_The data_:
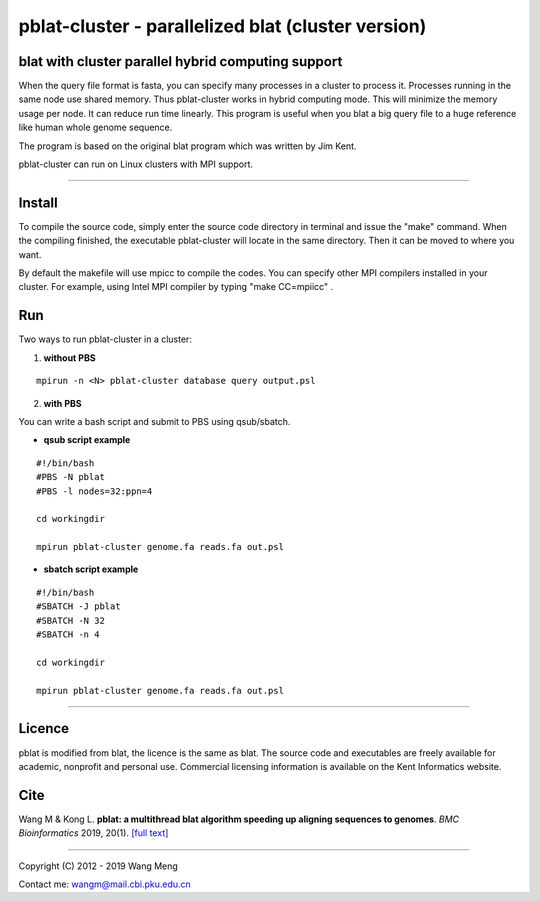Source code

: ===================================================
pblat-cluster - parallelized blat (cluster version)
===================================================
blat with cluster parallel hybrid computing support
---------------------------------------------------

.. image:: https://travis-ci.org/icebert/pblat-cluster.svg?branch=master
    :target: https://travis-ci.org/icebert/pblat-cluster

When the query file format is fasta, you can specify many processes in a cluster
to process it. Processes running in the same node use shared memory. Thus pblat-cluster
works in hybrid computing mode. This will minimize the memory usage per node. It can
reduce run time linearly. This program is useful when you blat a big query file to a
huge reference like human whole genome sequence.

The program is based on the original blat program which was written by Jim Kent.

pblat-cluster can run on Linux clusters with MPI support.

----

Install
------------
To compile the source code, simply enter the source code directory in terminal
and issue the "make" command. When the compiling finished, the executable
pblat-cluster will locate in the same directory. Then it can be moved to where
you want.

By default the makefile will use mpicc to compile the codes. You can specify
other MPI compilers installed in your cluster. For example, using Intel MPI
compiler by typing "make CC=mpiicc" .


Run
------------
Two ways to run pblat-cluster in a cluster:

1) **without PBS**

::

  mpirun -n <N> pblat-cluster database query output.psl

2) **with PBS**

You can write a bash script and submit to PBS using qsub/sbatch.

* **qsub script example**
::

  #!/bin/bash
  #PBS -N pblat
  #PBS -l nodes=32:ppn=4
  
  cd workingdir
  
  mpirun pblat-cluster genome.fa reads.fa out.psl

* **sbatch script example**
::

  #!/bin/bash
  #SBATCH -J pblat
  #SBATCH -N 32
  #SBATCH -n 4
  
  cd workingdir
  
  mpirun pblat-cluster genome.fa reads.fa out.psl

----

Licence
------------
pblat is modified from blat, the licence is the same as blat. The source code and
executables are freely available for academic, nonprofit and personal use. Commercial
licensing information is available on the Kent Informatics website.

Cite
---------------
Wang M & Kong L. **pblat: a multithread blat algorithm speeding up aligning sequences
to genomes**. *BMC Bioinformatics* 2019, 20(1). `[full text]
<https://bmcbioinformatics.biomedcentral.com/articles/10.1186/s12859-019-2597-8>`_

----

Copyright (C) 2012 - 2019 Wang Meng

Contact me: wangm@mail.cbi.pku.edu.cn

_Exercise_: The answer consists of the lines above that include the word "travis", each copied exactly.

_The answer_:
.. image:: https://travis-ci.org/icebert/pblat-cluster.svg?branch=master
    :target: https://travis-ci.org/icebert/pblat-cluster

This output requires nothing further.